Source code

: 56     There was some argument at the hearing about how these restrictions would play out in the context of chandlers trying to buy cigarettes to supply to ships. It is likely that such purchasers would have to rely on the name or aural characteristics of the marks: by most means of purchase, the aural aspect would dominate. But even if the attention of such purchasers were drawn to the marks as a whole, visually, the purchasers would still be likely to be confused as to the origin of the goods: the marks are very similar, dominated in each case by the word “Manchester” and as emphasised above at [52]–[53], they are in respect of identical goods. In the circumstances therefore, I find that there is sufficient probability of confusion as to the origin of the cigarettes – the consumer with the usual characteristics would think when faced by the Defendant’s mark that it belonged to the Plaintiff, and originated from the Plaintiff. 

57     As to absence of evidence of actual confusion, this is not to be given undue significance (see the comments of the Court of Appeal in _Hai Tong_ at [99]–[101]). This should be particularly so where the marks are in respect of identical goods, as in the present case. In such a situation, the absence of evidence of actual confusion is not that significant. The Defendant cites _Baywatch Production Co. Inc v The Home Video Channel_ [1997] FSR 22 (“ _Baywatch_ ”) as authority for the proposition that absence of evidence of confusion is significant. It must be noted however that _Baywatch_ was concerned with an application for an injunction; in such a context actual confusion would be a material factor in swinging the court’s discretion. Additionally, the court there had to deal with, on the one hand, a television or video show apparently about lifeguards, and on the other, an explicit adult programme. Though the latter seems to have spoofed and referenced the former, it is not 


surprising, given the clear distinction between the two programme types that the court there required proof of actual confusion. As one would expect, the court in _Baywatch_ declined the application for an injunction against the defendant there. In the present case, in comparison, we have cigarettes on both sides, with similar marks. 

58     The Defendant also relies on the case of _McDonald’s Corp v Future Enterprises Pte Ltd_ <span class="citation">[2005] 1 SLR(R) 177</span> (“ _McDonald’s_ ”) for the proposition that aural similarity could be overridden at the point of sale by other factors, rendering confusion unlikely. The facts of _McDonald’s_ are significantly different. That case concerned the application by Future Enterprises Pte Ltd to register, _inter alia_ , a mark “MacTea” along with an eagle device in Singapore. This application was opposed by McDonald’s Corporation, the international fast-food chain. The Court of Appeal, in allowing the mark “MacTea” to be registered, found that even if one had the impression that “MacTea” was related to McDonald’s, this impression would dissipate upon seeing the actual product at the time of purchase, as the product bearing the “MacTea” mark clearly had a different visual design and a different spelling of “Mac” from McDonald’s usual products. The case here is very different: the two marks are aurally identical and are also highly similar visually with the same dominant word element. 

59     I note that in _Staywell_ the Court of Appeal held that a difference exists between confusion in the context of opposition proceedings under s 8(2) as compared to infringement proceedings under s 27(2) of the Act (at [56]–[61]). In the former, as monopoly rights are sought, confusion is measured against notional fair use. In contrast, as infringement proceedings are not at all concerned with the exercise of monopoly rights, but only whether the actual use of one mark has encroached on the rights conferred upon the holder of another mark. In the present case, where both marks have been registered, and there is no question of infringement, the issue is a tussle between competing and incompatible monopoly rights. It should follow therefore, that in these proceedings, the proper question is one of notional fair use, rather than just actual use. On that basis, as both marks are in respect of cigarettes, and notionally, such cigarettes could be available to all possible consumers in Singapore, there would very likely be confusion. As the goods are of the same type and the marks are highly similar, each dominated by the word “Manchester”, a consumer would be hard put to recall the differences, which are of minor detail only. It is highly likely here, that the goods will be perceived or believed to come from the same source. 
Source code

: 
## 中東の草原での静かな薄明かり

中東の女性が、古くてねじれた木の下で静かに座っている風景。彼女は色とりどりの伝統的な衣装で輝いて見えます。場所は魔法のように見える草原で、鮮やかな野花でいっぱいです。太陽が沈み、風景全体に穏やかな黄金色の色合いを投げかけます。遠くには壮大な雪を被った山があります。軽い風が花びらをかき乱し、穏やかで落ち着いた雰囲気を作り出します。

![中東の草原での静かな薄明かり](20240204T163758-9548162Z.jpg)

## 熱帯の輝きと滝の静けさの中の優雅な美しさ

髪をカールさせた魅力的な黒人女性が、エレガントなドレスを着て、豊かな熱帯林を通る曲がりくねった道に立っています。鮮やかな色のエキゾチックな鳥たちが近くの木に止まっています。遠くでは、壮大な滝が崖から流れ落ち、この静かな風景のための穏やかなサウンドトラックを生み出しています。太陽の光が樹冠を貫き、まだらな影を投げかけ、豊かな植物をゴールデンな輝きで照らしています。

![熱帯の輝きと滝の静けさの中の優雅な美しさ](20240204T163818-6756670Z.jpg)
==
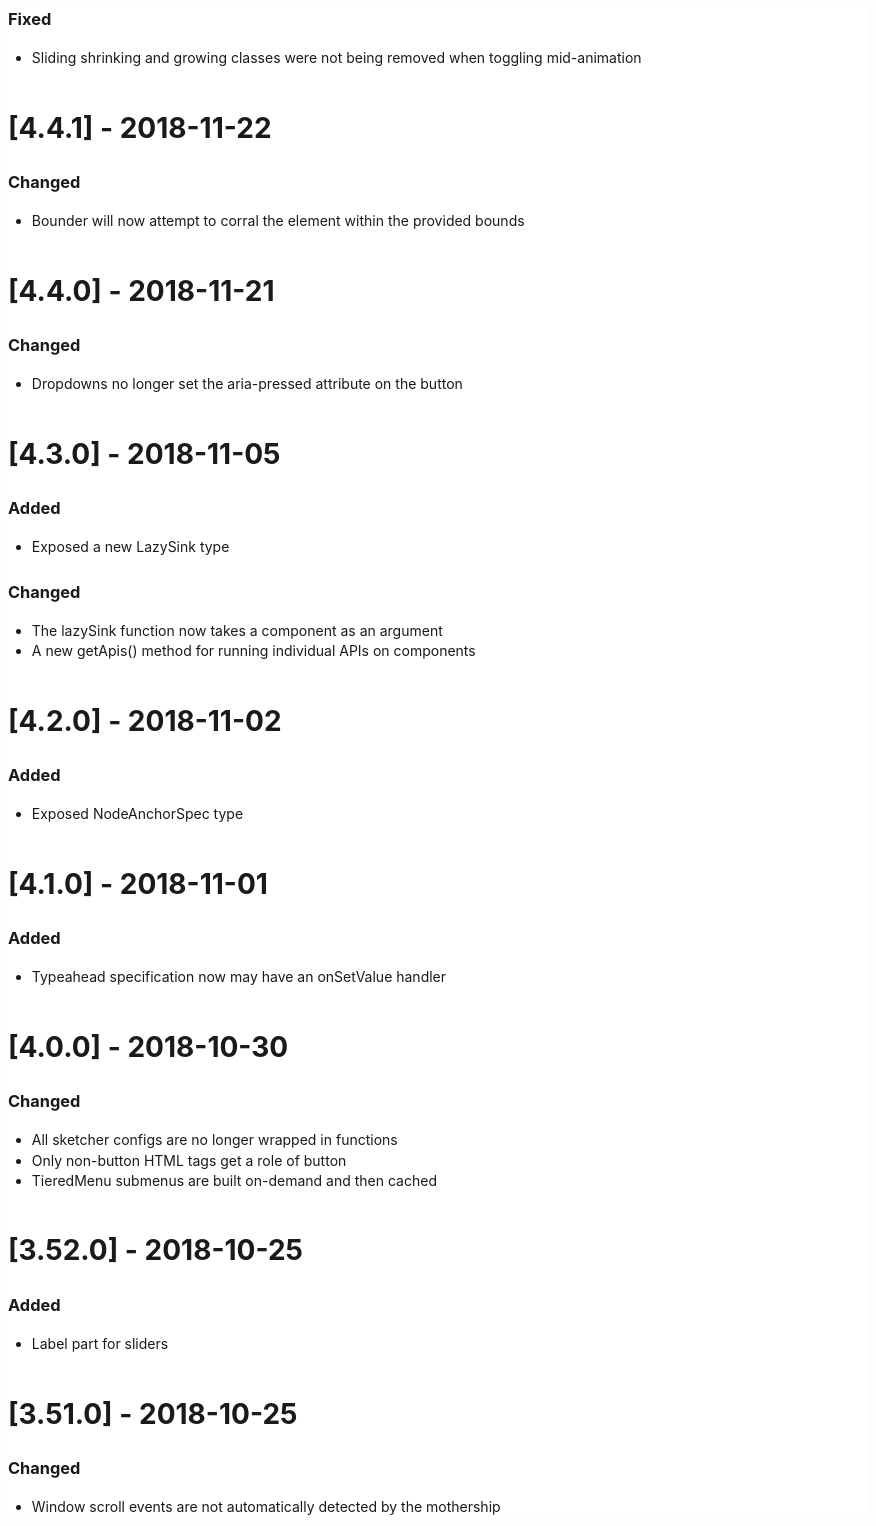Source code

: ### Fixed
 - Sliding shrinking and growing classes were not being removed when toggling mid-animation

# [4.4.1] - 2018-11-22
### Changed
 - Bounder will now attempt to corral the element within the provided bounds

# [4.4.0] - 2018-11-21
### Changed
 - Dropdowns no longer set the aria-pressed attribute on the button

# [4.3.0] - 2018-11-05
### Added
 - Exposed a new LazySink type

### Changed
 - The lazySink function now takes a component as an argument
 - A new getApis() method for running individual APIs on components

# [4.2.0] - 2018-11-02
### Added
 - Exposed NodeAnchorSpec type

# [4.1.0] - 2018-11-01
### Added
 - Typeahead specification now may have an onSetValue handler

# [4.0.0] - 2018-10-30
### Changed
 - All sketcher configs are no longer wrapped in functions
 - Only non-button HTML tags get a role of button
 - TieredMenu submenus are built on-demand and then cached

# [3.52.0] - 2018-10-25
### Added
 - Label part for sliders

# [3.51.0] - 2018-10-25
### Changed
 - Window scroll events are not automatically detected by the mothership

● **How to complete this task**:
Look through the listing, and copy each line in which the string "熱帯の輝きと滝の静けさの中の優雅な美しさ" turns up.

● **Solution to this exercise**:
## 熱帯の輝きと滝の静けさの中の優雅な美しさ
![熱帯の輝きと滝の静けさの中の優雅な美しさ](20240204T163818-6756670Z.jpg)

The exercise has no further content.